Antonio Gasparrini , Dr, PhD a , * , Yuming Guo , PhD c , Masahiro Hashizume , Prof, PhD d , Eric Lavigne , PhD e , Antonella Zanobetti , PhD f , Joel Schwartz , Prof, PhD f , Aurelio Tobias , PhD g , Shilu Tong , Prof, PhD h , Joacim Rocklöv , PhD i , Bertil Forsberg , Prof, PhD i , Michela Leone , MS j , Manuela De Sario , MS j , Michelle L Bell , Prof, PhD k , Yue-Liang Leon Guo , MD l , Chang-fu Wu , PhD m , Haidong Kan , Prof, PhD n , Seung-Muk Yi , Prof, PhD o , Micheline de Sousa Zanotti Stagliorio Coelho , PhD p , Paulo Hilario Nascimento Saldiva , Prof, PhD p , Yasushi Honda , Prof, PhD q , Ho Kim , Prof, PhD o , Ben Armstrong , Prof, PhD b
25 July 2015
Although studies have provided estimates of premature deaths attributable to either heat or cold in selected countries, none has so far offered a systematic assessment across the whole temperature range in populations exposed to different climates. We aimed to quantify the total mortality burden attributable to non-optimum ambient temperature, and the relative contributions from heat and cold and from moderate and extreme temperatures.
We collected data for 384 locations in Australia, Brazil, Canada, China, Italy, Japan, South Korea, Spain, Sweden, Taiwan, Thailand, UK, and USA. We fitted a standard time-series Poisson model for each location, controlling for trends and day of the week. We estimated temperature–mortality associations with a distributed lag non-linear model with 21 days of lag, and then pooled them in a multivariate metaregression that included country indicators and temperature average and range. We calculated attributable deaths for heat and cold, defined as temperatures above and below the optimum temperature, which corresponded to the point of minimum mortality, and for moderate and extreme temperatures, defined using cutoffs at the 2·5th and 97·5th temperature percentiles.

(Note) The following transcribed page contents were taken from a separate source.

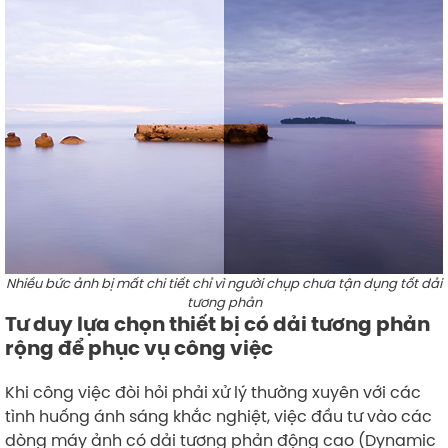
Nhiều bức ảnh bị mất chi tiết chỉ vì người chụp chưa tận dụng tốt dải
tương phản
Tư duy lựa chọn thiết bị có dải tương phản
rộng để phục vụ công việc
Khi công việc đòi hỏi phải xử lý thường xuyên với các
tình huống ánh sáng khắc nghiệt, việc đầu tư vào các
dòng máy ảnh có dải tương phản động cao (Dynamic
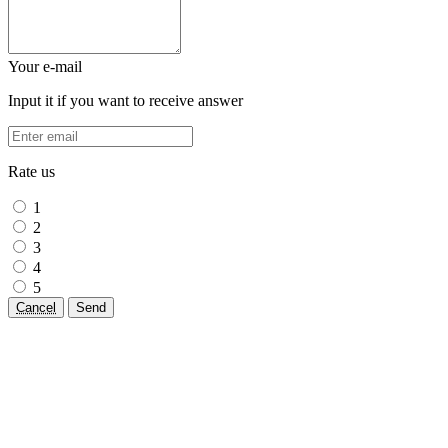
Your e-mail
Input it if you want to receive answer
Rate us
1
2
3
4
5
Cancel
Send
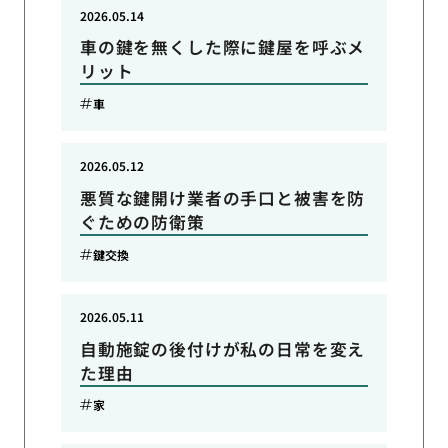
2026.05.14
車の鍵を無くした際に鍵屋を呼ぶメ
リット
車
2026.05.12
悪質な鍵開け業者の手口と被害を防
ぐための防衛策
鍵交換
2026.05.11
自動施錠の後付けが私の日常を変え
た理由
家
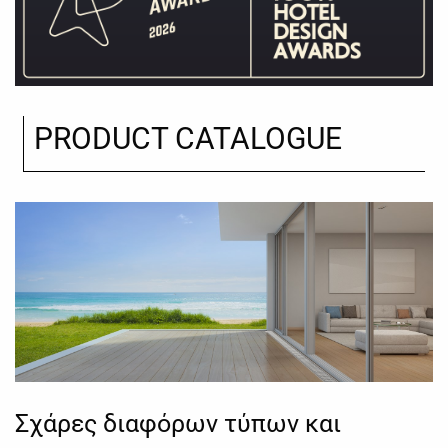
PRODUCT CATALOGUE
Σχάρες διαφόρων τύπων και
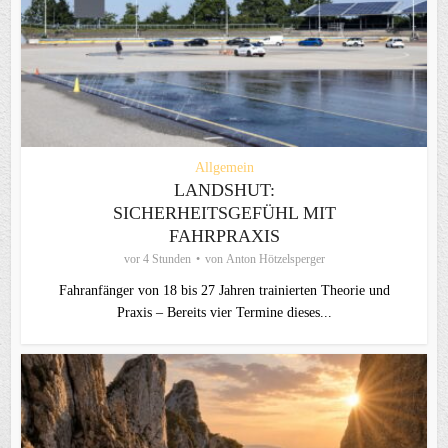
Allgemein
LANDSHUT:
SICHERHEITSGEFÜHL MIT
FAHRPRAXIS
vor 4 Stunden
von
Anton Hötzelsperger
Fahranfänger von 18 bis 27 Jahren trainierten Theorie und
Praxis – Bereits vier Termine dieses...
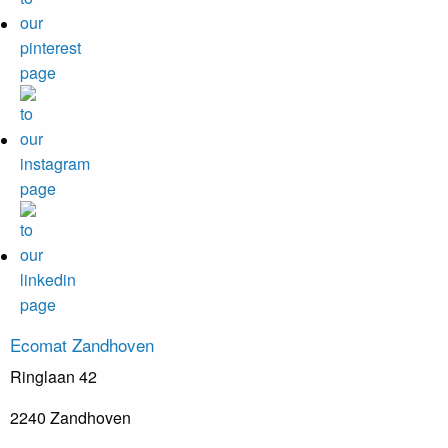
Ecomat
Zandhoven
Ringlaan 42
2240 Zandhoven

We analysed 74 225 200 deaths in various periods between 1985 and 2012. In total, 7·71% (95% empirical CI 7·43–7·91) of mortality was attributable to non-optimum temperature in the selected countries within the study period, with substantial differences between countries, ranging from 3·37% (3·06 to 3·63) in Thailand to 11·00% (9·29 to 12·47) in China. The temperature percentile of minimum mortality varied from roughly the 60th percentile in tropical areas to about the 80–90th percentile in temperate regions. More temperature-attributable deaths were caused by cold (7·29%, 7·02–7·49) than by heat (0·42%, 0·39–0·44). Extreme cold and hot temperatures were responsible for 0·86% (0·84–0·87) of total mortality.

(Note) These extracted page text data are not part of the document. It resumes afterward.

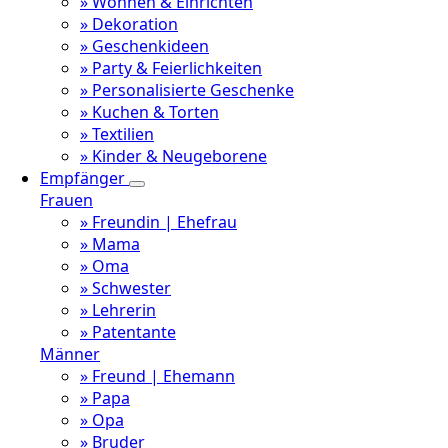
» Wohnen & Einrichten
» Dekoration
» Geschenkideen
» Party & Feierlichkeiten
» Personalisierte Geschenke
» Kuchen & Torten
» Textilien
» Kinder & Neugeborene
Empfänger
Frauen
» Freundin | Ehefrau
» Mama
» Oma
» Schwester
» Lehrerin
» Patentante
Männer
» Freund | Ehemann
» Papa
» Opa
» Bruder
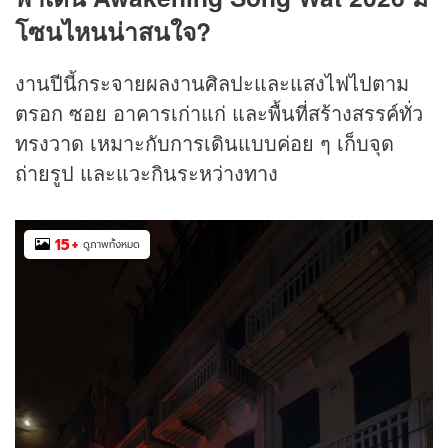
โซนไหนน่าสนใจ?
งานปีนี้กระจายผลงานศิลปะและแสงไฟไปตาม
ตรอก ซอย อาคารเก่าแก่ และพื้นที่สร้างสรรค์ทั่ว
ทรงวาด เหมาะกับการเดินแบบค่อย ๆ เก็บจุด
ถ่ายรูป และแวะกินระหว่างทาง
15
+
ดูภาพทั้งหมด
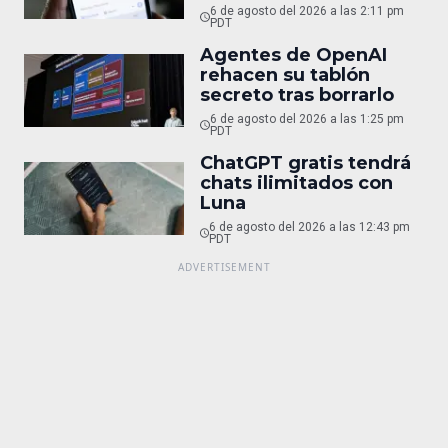
6 de agosto del 2026 a las 2:11 pm
PDT
Agentes de OpenAI
rehacen su tablón
secreto tras borrarlo
6 de agosto del 2026 a las 1:25 pm
PDT
ChatGPT gratis tendrá
chats ilimitados con
Luna
6 de agosto del 2026 a las 12:43 pm
PDT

Most of the temperature-related mortality burden was attributable to the contribution of cold. The effect of days of extreme temperature was substantially less than that attributable to milder but non-optimum weather. This evidence has important implications for the planning of public-health interventions to minimise the health consequences of adverse temperatures, and for predictions of future effect in climate-change scenarios.